Que el mundo va a peor ya no es sólo una manía de los desencantados más veteranos, qué va, sino que cada día nos topamos con evidencias que demuestran empíricamente cómo vamos a menos. Si no, a ver cómo se explica esa depauperación que ha sufrido ‘El Pequeño Nicolás’, que ha pasado de ser el entrañable personaje de Goscinny a un insignificante villano de tercera división, un ‘wannabe’ del trapicheo ibérico, aspirante a figurón con carné de la gaviota al que de pronto se le ha acortado el aterrizaje. Claro que siempre será mejor entretenerse con bagatelas que afrontar la realidad del país, que está la cosa para ponerse a llorar por las esquinas de la política o para coger un avión hacia cualquier lugar, siempre que no sea desde algún aeropuerto de esos que sólo sirven como ruta del colesterol.

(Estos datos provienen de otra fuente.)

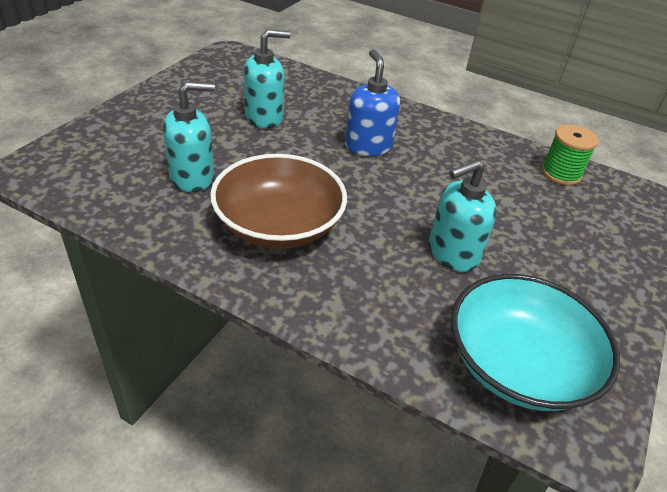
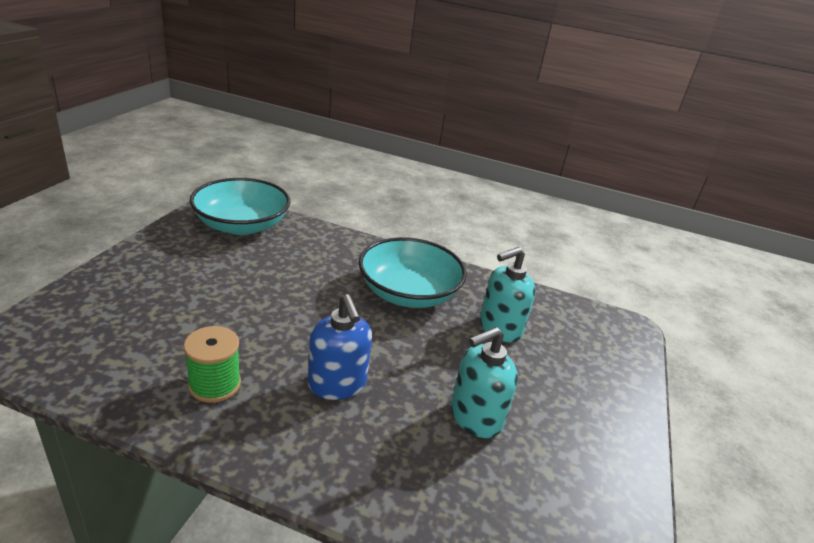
camera: 170 degrees right, 10 degrees down
(278, 225) = (408, 293): brown bowl -> turquoise bowl
(452, 253) = (265, 279): turquoise soap dispenser -> none
(561, 173) = (92, 368): green spool -> green spool (214, 384)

Y es nuestra cultura, la de la siesta y demás tópicos patrios, se está quedando en nada… Ya no sirve ni aquello de ‘pasar más hambre que un maestro escuela’, y no precisamente porque los gobernantes hayan decidido por fin dignificar salarialmente la profesión más altruista que existe, sino porque con el cuento de los recortes, las congelaciones y demás zarandajas, más que tasas de reposición parece que los gobernantes se empeñen en que los docentes acaben de reponedores de cualquier gran superficie. Como si de una venganza por la marea de protestas se tratase, la escabechina entre el profesorado pronto va a alcanzar niveles de las purgas de posguerra.

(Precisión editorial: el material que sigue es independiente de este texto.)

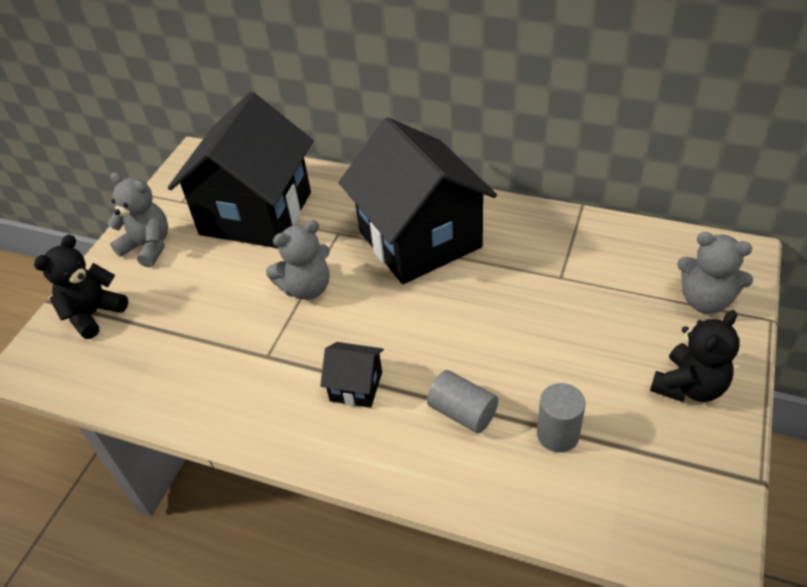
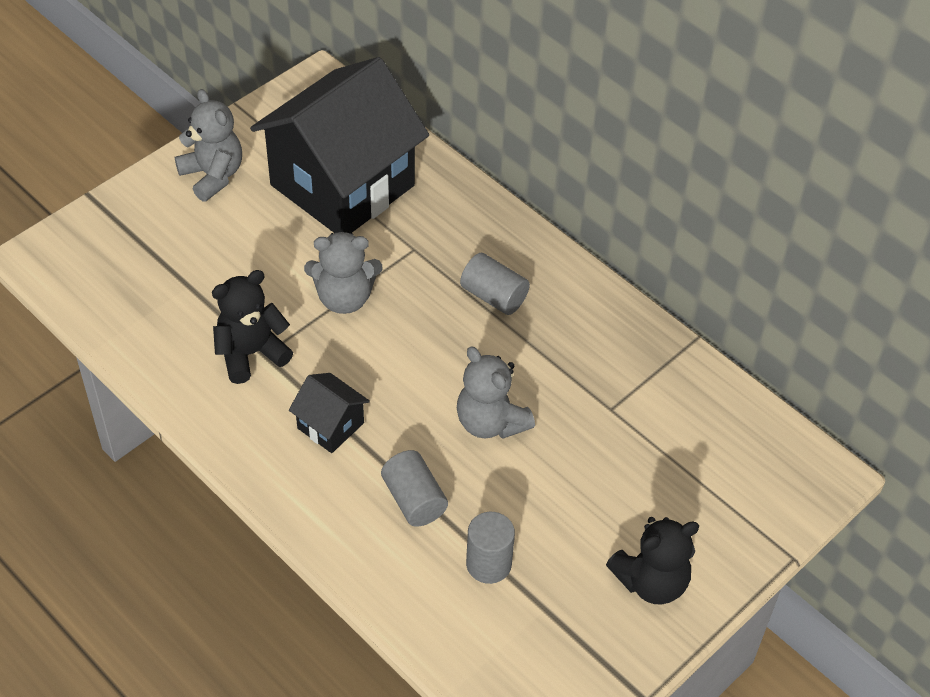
camera: 20 degrees right, 5 degrees up
(93, 314) = (124, 229): black teddy bear -> black teddy bear (251, 353)
(420, 239) = (494, 296): black house -> grey cylinder
(705, 300) = (742, 505): grey teddy bear -> grey teddy bear (490, 422)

Y es que, como cantaba Molina, el futuro es muy oscuro, sobre todo en la función pública. Con excepción de cuatro afortunados, la última década tal vez sea el final de un oficio tradicional, de servicio a los demás, pero que también supone una de las pocas formas de independencia en este mundo neoconservador. Claro que no falta quien aspira a una plaza de funcionario soñando con un empleo fijo y seguro –aunque pronto descubrirá que se parece mucho al tesoro de Sierra Madre: no es oro lo que brilla, sino pirita–; sin embargo, para otros significa un modo ético de entender el trabajo y las relaciones laborales, sin amos ni plusvalías. Un pequeño paraíso de equidad en pleno infierno tardocapitalista. Otra manera de hacer las cosas, sin renunciar a estar en el mundo.

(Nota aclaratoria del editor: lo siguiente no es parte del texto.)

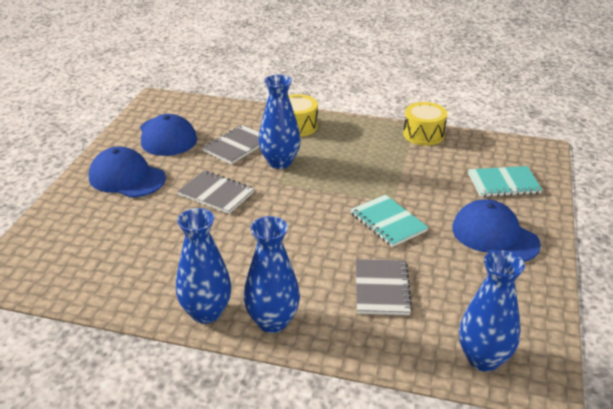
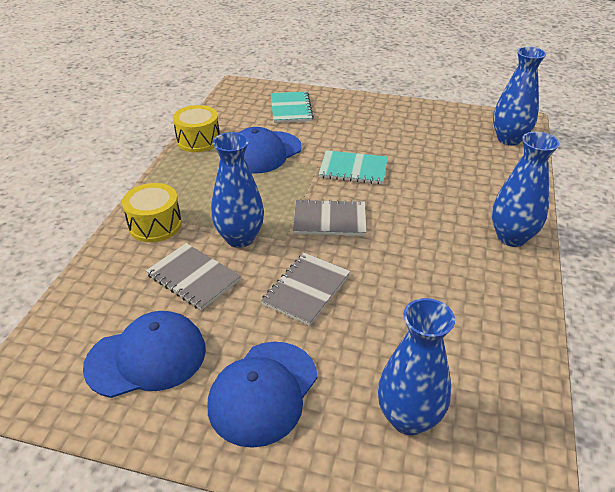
camera: 90 degrees left, 5 degrees up
(206, 313) = (516, 282): blue vase -> blue vase (408, 418)
(381, 288) = (448, 177): grey notebook -> grey notebook (329, 220)
(388, 222) = (353, 169): turquoise notebook -> turquoise notebook turned 45 degrees clockwise
(494, 236) = (366, 120): blue cap -> blue cap (263, 152)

Pero parece que esa reliquia del pasado, esa vía alternativa de trabajar para todos, molesta a los gobiernos, con independencia de su signo. ¿Para qué mantener esa refinada fórmula de selección natural que son las oposiciones, si es mucho más práctico utilizar el dedo para favorecer a amigos y correligionarios? A fuerza de no convocarlas, hasta el término ‘oposición’ va a perder acepciones, para quedarse tan sólo en aquella actitud corrosiva de Groucho Marx: «sea lo que sea, estoy en contra».